Google a fermé son VPN Google One en juin 2024, estimant que les utilisateurs n’en avaient « pas assez besoin ». Le géant de la publicité en ligne n’avait, il faut le dire, aucun intérêt commercial à masquer le trafic de ses propres utilisateurs. À l’inverse, Mozilla tire ses revenus des accords de moteur de recherche par défaut, pas du ciblage publicitaire. Protéger la vie privée de ses utilisateurs renforce sa proposition de valeur, là où cela affaiblirait celle de Google.
Quant à Opera, son VPN gratuit a fait l’objet de critiques récurrentes. Des chercheurs en sécurité ont souligné qu’il s’agit techniquement d’un proxy et non d’un VPN complet, et que la politique de confidentialité d’Opera (détenu par un consortium chinois depuis 2016) laisse planer des doutes sur l’utilisation des données de trafic. Firefox part avec un avantage de crédibilité : Mozilla est une fondation à but non lucratif, pas une entreprise cotée sous pression de rentabilité.

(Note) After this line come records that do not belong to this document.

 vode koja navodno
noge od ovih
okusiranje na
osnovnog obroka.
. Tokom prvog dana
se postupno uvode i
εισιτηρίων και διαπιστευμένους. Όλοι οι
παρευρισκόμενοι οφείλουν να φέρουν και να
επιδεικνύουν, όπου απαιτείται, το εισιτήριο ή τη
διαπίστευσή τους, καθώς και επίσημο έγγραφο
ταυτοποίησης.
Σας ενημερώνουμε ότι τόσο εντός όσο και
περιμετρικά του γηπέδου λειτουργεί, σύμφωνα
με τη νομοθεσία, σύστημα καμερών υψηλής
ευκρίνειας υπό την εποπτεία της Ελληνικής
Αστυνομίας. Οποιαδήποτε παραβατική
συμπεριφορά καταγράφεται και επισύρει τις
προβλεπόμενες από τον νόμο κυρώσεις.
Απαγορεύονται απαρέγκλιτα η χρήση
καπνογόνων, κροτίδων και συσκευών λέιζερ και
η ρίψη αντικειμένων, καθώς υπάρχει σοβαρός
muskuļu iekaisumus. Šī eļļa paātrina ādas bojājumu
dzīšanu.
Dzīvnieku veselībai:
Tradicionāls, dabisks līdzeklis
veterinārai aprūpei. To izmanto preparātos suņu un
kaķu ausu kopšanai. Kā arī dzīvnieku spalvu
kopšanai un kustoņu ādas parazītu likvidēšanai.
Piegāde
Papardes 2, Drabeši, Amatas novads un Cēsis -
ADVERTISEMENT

46 failles corrigées dans le même paquet
Le VPN n’est pas la seule nouveauté de Firefox 149. La mise à jour colmate 46 vulnérabilités de sécurité, dont plus de la moitié classées « haute sévérité » par le bulletin de sécurité MFSA-2026-20 de la Fondation Mozilla. Parmi elles : des failles d’échappement de sandbox, des erreurs de mémoire dans le moteur JavaScript JIT, et des débordements de tampon dans les composants graphiques et audio/vidéo.
Firefox 149 bloque aussi automatiquement les notifications des sites signalés comme malveillants par son système SafeBrowsing, et révoque leurs permissions de manière permanente. Finies les notifications de spam ou de phishing qui continuent d’arriver en arrière-plan.

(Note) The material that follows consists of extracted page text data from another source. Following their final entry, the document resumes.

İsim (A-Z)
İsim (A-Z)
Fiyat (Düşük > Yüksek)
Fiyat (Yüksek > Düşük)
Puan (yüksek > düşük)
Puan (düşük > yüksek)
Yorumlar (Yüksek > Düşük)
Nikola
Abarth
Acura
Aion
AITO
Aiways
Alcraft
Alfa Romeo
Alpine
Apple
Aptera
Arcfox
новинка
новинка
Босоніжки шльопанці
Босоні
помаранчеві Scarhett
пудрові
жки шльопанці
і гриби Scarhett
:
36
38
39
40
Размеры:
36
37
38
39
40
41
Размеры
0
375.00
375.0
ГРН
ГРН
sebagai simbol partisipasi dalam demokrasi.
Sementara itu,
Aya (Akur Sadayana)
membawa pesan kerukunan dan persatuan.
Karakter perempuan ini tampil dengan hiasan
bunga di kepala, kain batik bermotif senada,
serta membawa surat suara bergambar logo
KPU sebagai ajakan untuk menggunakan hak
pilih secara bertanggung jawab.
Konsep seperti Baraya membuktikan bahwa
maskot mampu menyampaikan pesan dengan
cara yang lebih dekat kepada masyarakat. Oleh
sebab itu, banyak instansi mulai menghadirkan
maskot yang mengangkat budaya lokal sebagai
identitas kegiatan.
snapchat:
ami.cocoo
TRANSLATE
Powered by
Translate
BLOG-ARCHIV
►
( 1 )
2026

Autre ajout grand public : le Split View, qui permet d’afficher deux onglets côte à côte dans la même fenêtre. Une fonction que Chrome propose depuis un moment, pratique pour comparer des prix, remplir un formulaire tout en consultant un document, ou prendre des notes pendant une lecture. Le blog officiel de Mozilla donne plusieurs exemples d’usage concrets testés par l’équipe de développement.

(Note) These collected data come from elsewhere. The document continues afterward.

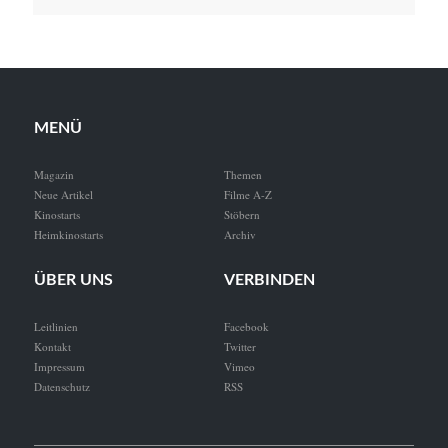
MENÜ
Magazin
Themen
Neue Artikel
Filme A-Z
Kinostarts
Stöbern
Heimkinostarts
Archiv
ÜBER UNS
VERBINDEN
Leitlinien
Facebook
Kontakt
Twitter
Impressum
Vimeo
Datenschutz
RSS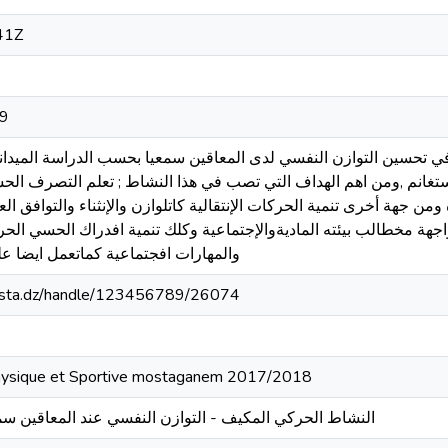
41Z
9
 تحسين التوازن النفسي لدى المعاقين سمعيا بحسب الدراسة الميدانية
 مستغانم ,ومن اهم الهداف التي تصب في هذا النشاط ; تعلم التصرف ا
ومن جهة أخرى تنمية الحركات الإنتقالية كاتلوازن والإنثناء والتوافق 
هة مخطالب بيئته الماديةوالإجتماعية وكلك تنمية افدراك الحسي الحر
والمهارات افجتماعية كماتعمل ايضا عل
-mosta.dz/handle/123456789/26074
 Physique et Sportive mostaganem 2017/2018
النشاط الحركي المكيف - التوازن النفسي عند المعاقين سمع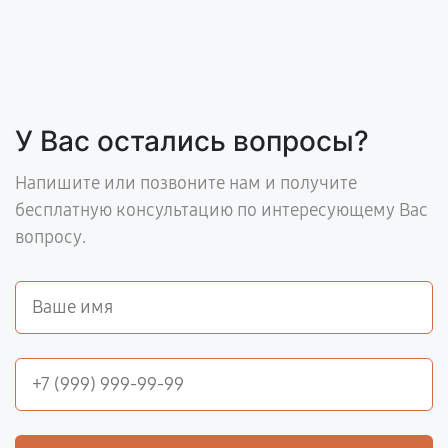
У Вас остались вопросы?
Напишите или позвоните нам и получите
бесплатную консультацию по интересующему Вас
вопросу.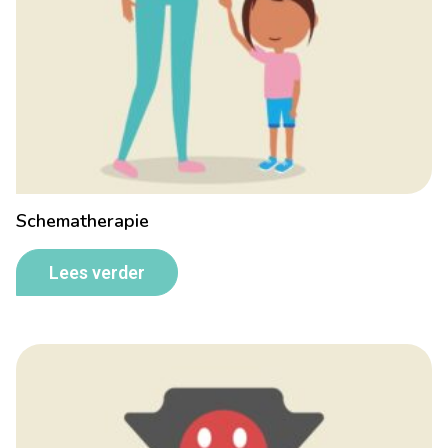
Schematherapie
Lees verder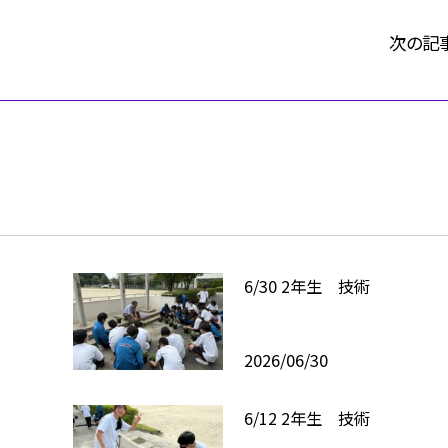
次の記
6/30 2年生 技術
2026/06/30
6/12 2年生 技術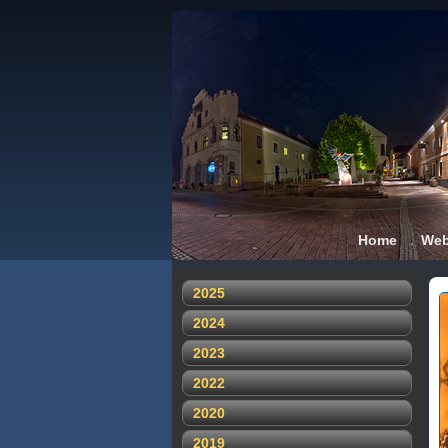
Home
We
2025
2024
2023
2022
2020
2019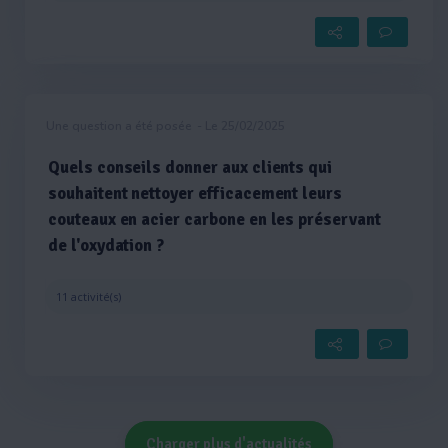
Une question a été posée
- Le 25/02/2025
Quels conseils donner aux clients qui
souhaitent nettoyer efficacement leurs
couteaux en acier carbone en les préservant
de l'oxydation ?
11 activité(s)
Charger plus d'actualités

Le pari d’un navigateur à 3 % de parts de marché
Firefox pèse environ 3 % du marché mondial des navigateurs, loin derrière Chrome (65 %) et Safari (18 %). Offrir un VPN gratuit ne va pas inverser la tendance du jour au lendemain. Mais Mozilla mise sur l’accumulation : après le blocage des trackers par défaut (Enhanced Tracking Protection, lancé en 2019), le DNS chiffré (DNS over HTTPS, activé par défaut aux États-Unis en 2020), et maintenant le VPN intégré, Firefox se positionne comme le navigateur grand public le plus complet en matière de vie privée.
La question reste celle de la viabilité économique. 50 Go par utilisateur et par mois, multiplié par des millions d’utilisateurs potentiels, représente une facture d’infrastructure conséquente. Mozilla n’a pas détaillé le coût du programme ni sa durée de vie prévue. Si le service rencontre le succès, il faudra surveiller deux choses : une éventuelle réduction du quota mensuel, et l’apparition d’une offre premium pour ceux qui veulent davantage de données ou le choix du pays de sortie.
La mise à jour Firefox 149 est disponible dès maintenant. Sur ordinateur, le navigateur se met à jour automatiquement. Pour vérifier : menu, puis « Aide », puis « À propos de Firefox ».